*** Data provided Section Begins ***

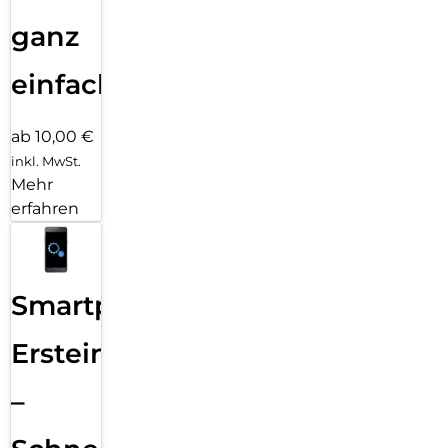
ganz
einfach
ab 10,00 €
inkl. MwSt.
Mehr
erfahren
Smartphone
Ersteinrichtung
–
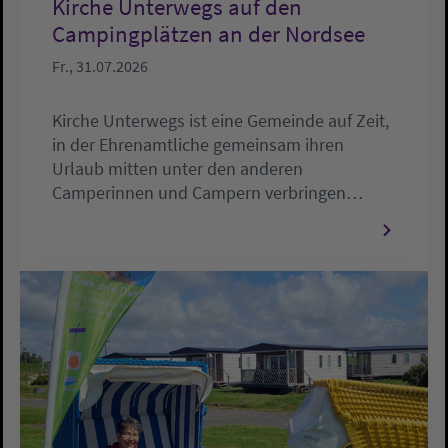
Kirche Unterwegs auf den
Campingplätzen an der Nordsee
Fr., 31.07.2026
Kirche Unterwegs ist eine Gemeinde auf Zeit,
in der Ehrenamtliche gemeinsam ihren
Urlaub mitten unter den anderen
Camperinnen und Campern verbringen…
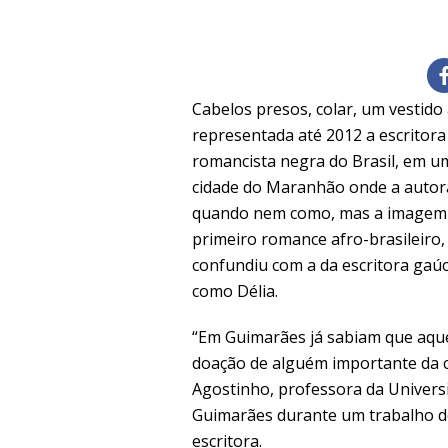
Cabelos presos, colar, um vestido
representada até 2012 a escritora
romancista negra do Brasil, em 
cidade do Maranhão onde a autora
quando nem como, mas a imagem da
primeiro romance afro-brasileiro, 
confundiu com a da escritora gaú
como Délia.
“Em Guimarães já sabiam que aque
doação de alguém importante da c
Agostinho, professora da Univers
Guimarães durante um trabalho de
escritora.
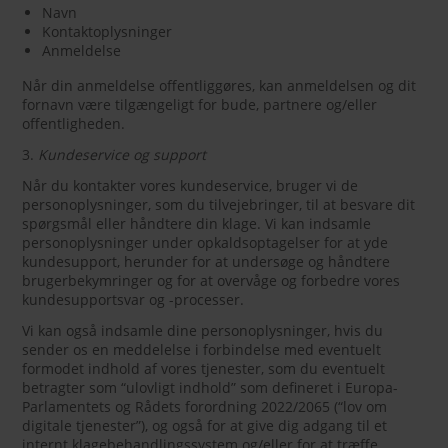
Navn
Kontaktoplysninger
Anmeldelse
Når din anmeldelse offentliggøres, kan anmeldelsen og dit
fornavn være tilgængeligt for bude, partnere og/eller
offentligheden.
3.
Kundeservice og support
Når du kontakter vores kundeservice, bruger vi de
personoplysninger, som du tilvejebringer, til at besvare dit
spørgsmål eller håndtere din klage. Vi kan indsamle
personoplysninger under opkaldsoptagelser for at yde
kundesupport, herunder for at undersøge og håndtere
brugerbekymringer og for at overvåge og forbedre vores
kundesupportsvar og -processer.
Vi kan også indsamle dine personoplysninger, hvis du
sender os en meddelelse i forbindelse med eventuelt
formodet indhold af vores tjenester, som du eventuelt
betragter som “ulovligt indhold” som defineret i Europa-
Parlamentets og Rådets forordning 2022/2065 (“lov om
digitale tjenester”), og også for at give dig adgang til et
internt klagebehandlingssystem og/eller for at træffe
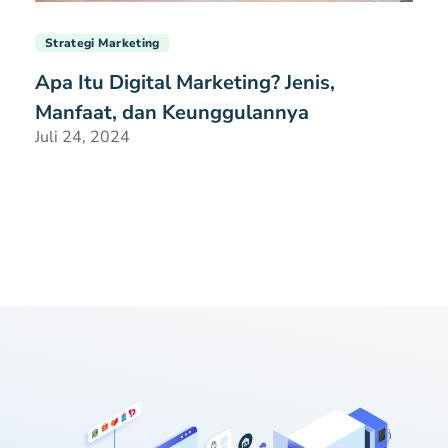
Strategi Marketing
Apa Itu Digital Marketing? Jenis,
Manfaat, dan Keunggulannya
Juli 24, 2024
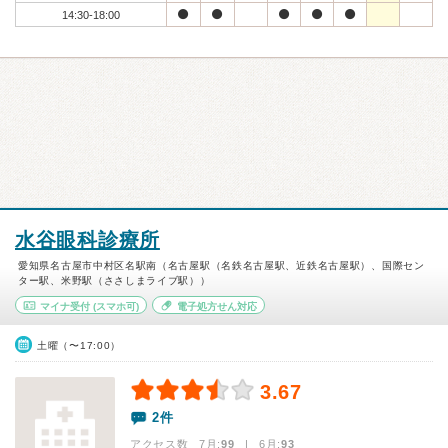
14:30-18:00
水谷眼科診療所
愛知県名古屋市中村区名駅南（名古屋駅（名鉄名古屋駅、近鉄名古屋駅）、国際セン
ター駅、米野駅（ささしまライブ駅））
マイナ受付
(スマホ可)
電子処方せん対応
土曜（〜17:00）
3.67
2件
アクセス数 7月:
99
| 6月:
93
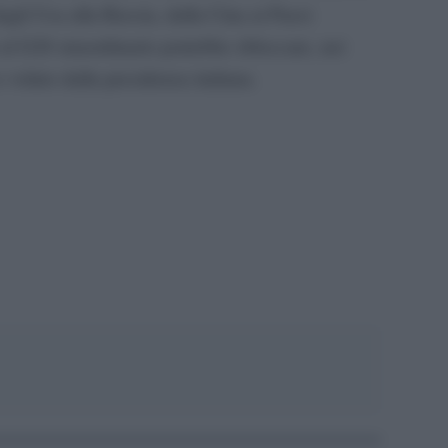
 dagli Usa alla Russia, dalla Cina ai Paesi
o al G20 straordinario potrebbe sbloccare, nei
e voluto dalla presidenza italiana.
pp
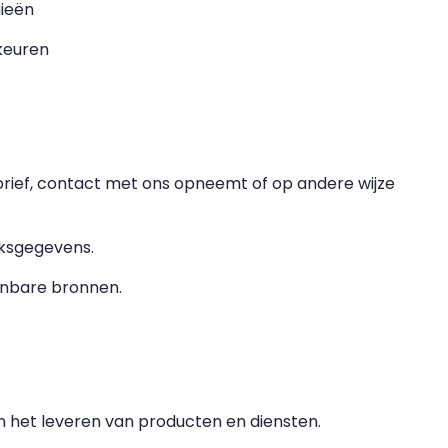
gieën
keuren
sbrief, contact met ons opneemt of op andere wijze
iksgegevens.
enbare bronnen.
n het leveren van producten en diensten.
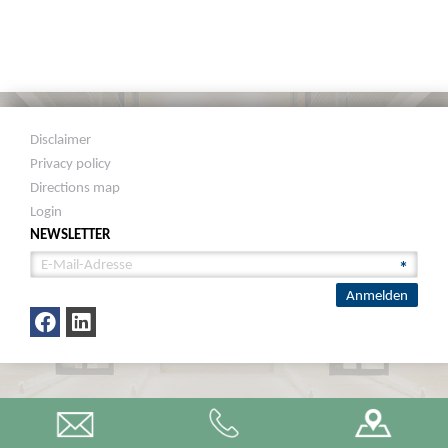
Disclaimer
Privacy policy
Directions map
Login
NEWSLETTER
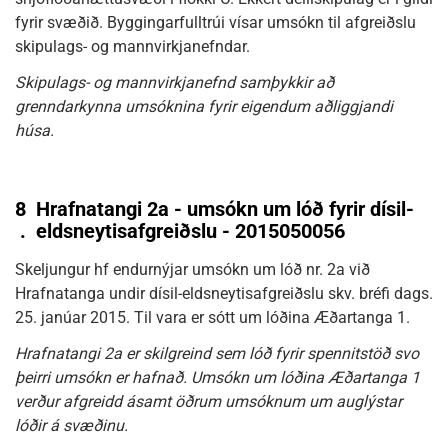
fyrir svæðið. Byggingarfulltrúi vísar umsókn til afgreiðslu
skipulags- og mannvirkjanefndar.
Skipulags- og mannvirkjanefnd samþykkir að
grenndarkynna umsóknina fyrir eigendum aðliggjandi
húsa.
8
Hrafnatangi 2a - umsókn um lóð fyrir dísil-
.
eldsneytisafgreiðslu - 2015050056
Skeljungur hf endurnýjar umsókn um lóð nr. 2a við
Hrafnatanga undir dísil-eldsneytisafgreiðslu skv. bréfi dags.
25. janúar 2015. Til vara er sótt um lóðina Æðartanga 1.
Hrafnatangi 2a er skilgreind sem lóð fyrir spennitstöð svo
þeirri umsókn er hafnað. Umsókn um lóðina Æðartanga 1
verður afgreidd ásamt öðrum umsóknum um auglýstar
lóðir á svæðinu.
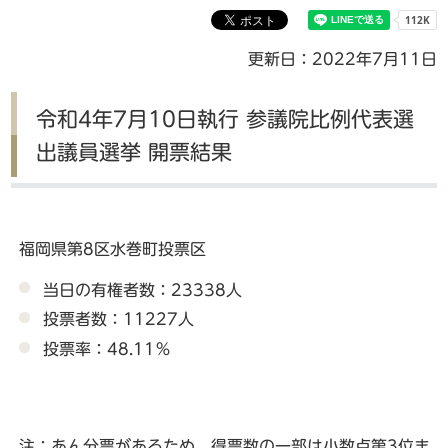
更新日：2022年7月11日
令和4年7月10日執行 参議院比例代表選
出議員選挙 開票結果
福岡県第8区水巻町投票区
当日の有権者数：23338人
投票者数：11227人
投票率：48.11％
注：あん分票があるため、得票数の一部は小数点第3位ま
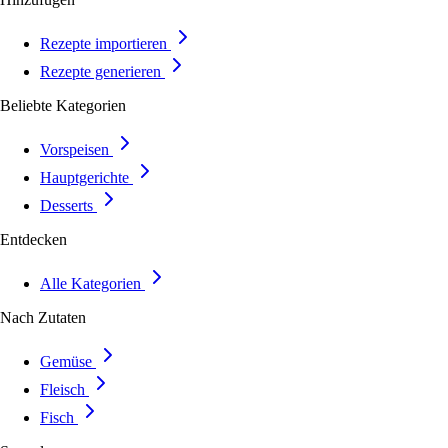
Rezepte importieren
Rezepte generieren
Beliebte Kategorien
Vorspeisen
Hauptgerichte
Desserts
Entdecken
Alle Kategorien
Nach Zutaten
Gemüse
Fleisch
Fisch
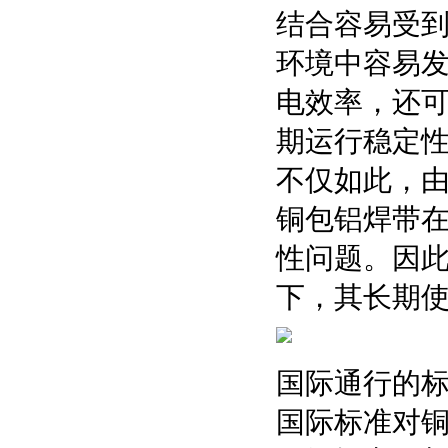
结合容易受
环境中容易
电效率，还
期运行稳定
不仅如此，
铜包铝焊带
性问题。因
下，其长期
国际通行的
国际标准对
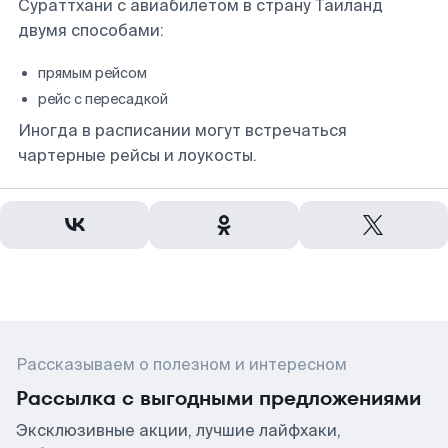
Сураттхани с авиабилетом в страну Таиланд
двумя способами:
прямым рейсом
рейс с пересадкой
Иногда в расписании могут встречаться
чартерные рейсы и лоукосты.
Рассказываем о полезном и интересном
Рассылка с выгодными предложениями
Эксклюзивные акции, лучшие лайфхаки,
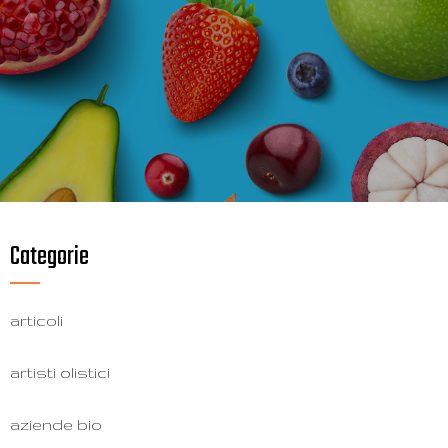
Categorie
articoli
artisti olistici
aziende bio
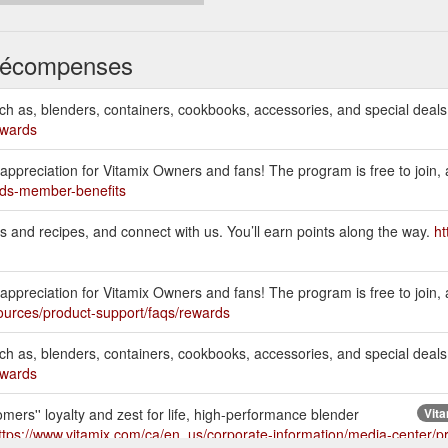
s récompenses
ch as, blenders, containers, cookbooks, accessories, and special deals 
ewards
appreciation for Vitamix Owners and fans! The program is free to join
rds-member-benefits
s and recipes, and connect with us. You’ll earn points along the way.
ht
 appreciation for Vitamix Owners and fans! The program is free to join
ources/product-support/faqs/rewards
ch as, blenders, containers, cookbooks, accessories, and special deals 
ewards
ers'' loyalty and zest for life, high-performance blender
Vit
ttps://www.vitamix.com/ca/en_us/corporate-information/media-center/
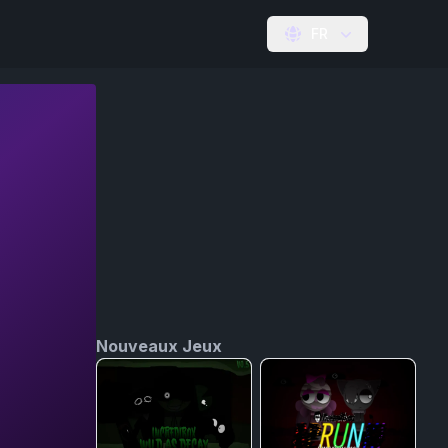
FR
Nouveaux Jeux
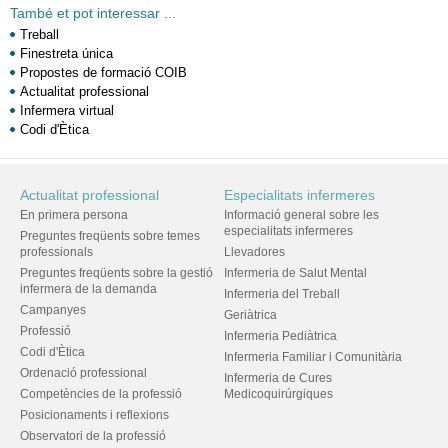
També et pot interessar ...
Treball
Finestreta única
Propostes de formació COIB
Actualitat professional
Infermera virtual
Codi d'Ètica
Actualitat professional
Especialitats infermeres
En primera persona
Informació general sobre les
especialitats infermeres
Preguntes freqüents sobre temes
professionals
Llevadores
Preguntes freqüents sobre la gestió
Infermeria de Salut Mental
infermera de la demanda
Infermeria del Treball
Campanyes
Geriàtrica
Professió
Infermeria Pediàtrica
Codi d'Ètica
Infermeria Familiar i Comunitària
Ordenació professional
Infermeria de Cures
Competències de la professió
Medicoquirúrgiques
Posicionaments i reflexions
Observatori de la professió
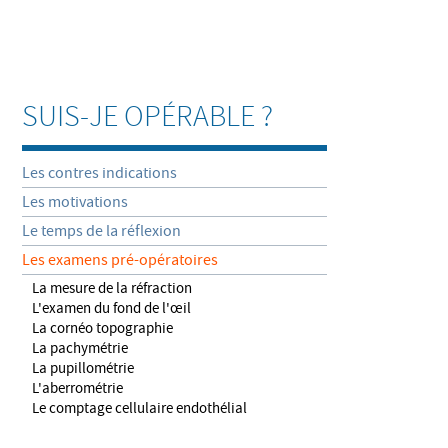
SUIS-JE OPÉRABLE ?
Les contres indications
Les motivations
Le temps de la réflexion
Les examens pré-opératoires
La mesure de la réfraction
L'examen du fond de l'œil
La cornéo topographie
La pachymétrie
La pupillométrie
L'aberrométrie
Le comptage cellulaire endothélial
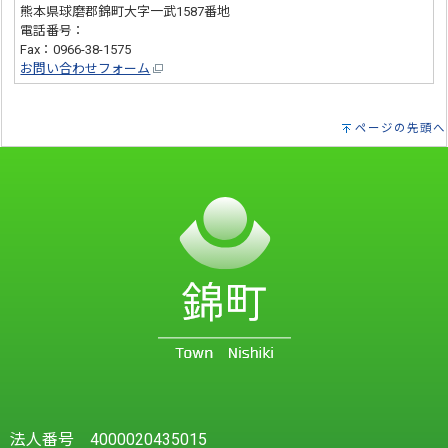
熊本県球磨郡錦町大字一武1587番地
電話番号：
0966-38-4948
Fax：0966-38-1575
お問い合わせフォーム
ページの先頭へ
法人番号 4000020435015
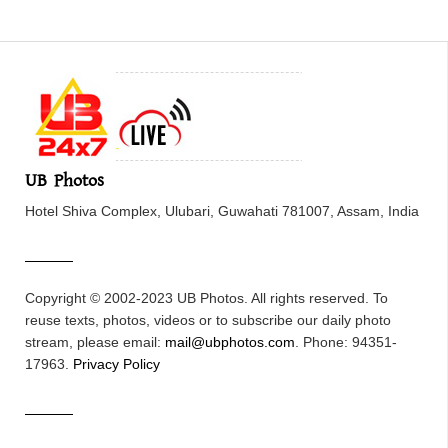
UB Photos
Hotel Shiva Complex, Ulubari, Guwahati 781007, Assam, India
Copyright © 2002-2023 UB Photos. All rights reserved. To
reuse texts, photos, videos or to subscribe our daily photo
stream, please email:
mail@ubphotos.com
. Phone: 94351-
17963.
Privacy Policy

*** Data provided Section Ends ***

Exercise description: Could you turn everything in the listing above, from the line containing "dagli Usa alla Russia, dalla Cina ai Paesi" down to the line containing "n het leveren van producten en diensten.", into a Markdown table with the columns No. and Text? Skip blank lines, and leave the pictures out of the table.

Solution for this exercise:
| No. | Text |
|---|---|
| 1 |  dagli Usa alla Russia, dalla Cina ai Paesi |
| 2 | o al G20 straordinario potrebbe sbloccare, nei |
| 3 | e voluto dalla presidenza italiana. |
| 4 | pp |
| 5 | gieën |
| 6 | keuren |
| 7 | sbrief, contact met ons opneemt of op andere wijze |
| 8 | iksgegevens. |
| 9 | enbare bronnen. |
| 10 | n het leveren van producten en diensten. |